Living in SriRacha
The town of Sriracha, which is roughly thirty kilometres north of Pattaya City, like most of Thailand’s other small waterfront communities, its roots go back to a small fishing village. Compared to the eastern seaboard’s other seaside resort towns, living in Sriracha may not seem as glamorous as Pattaya or Jomtien, but it does however, have a number of attractions in and around the town itself.
Part of Sriracha’s charm are the spluttering three-wheeled motorcycle rickshaws that ply the city’s streets. They seem to be the town’s preferred form of public transportation, and are quite unique to this particular area. Along Jermjompol Road, Sriracha’s main waterfront street, local delicacies fresh from the Gulf of Thailand, such as fresh oysters, mussels, shrimp, crab and abalone can be enjoyed in what many say are the finest seafood restaurants in all of Thailand and in the first-rate open-air seafood restaurants that are situated at the end of the rickety, tentacle like piers that snake off of Jermjompol Road, like spokes from a broken wagon wheel.
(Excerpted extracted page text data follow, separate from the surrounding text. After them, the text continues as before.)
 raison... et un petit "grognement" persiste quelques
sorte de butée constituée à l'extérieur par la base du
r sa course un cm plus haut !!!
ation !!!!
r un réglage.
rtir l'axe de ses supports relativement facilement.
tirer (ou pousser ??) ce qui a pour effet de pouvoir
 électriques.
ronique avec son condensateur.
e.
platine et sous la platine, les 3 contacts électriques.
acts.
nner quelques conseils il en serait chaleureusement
Other attractions of interest in Sriracha are the ostentatious, picturesque, artistic and to some, bewildering Thai-Chinese temple on the tiny island of Ko Loi, the nearby Sriracha Tiger Zoo, the Nong Mon Market, famous for its fresh and salted seafood products and the the Ko Loi Pier where the ferry boats depart more than a dozen times a day taking tourist to the popular destination of Ko Si Chang Island.
However, the city of Sriracha is perhaps best known for producing the amber coloured spicy chilli sauce called Nam Prik Sriracha. Not only is this popular sauce found in practically every restaurant and kitchen throughout the whole of Thailand, you should also be able to buy this famous spicy sauce in supermarkets all over the world.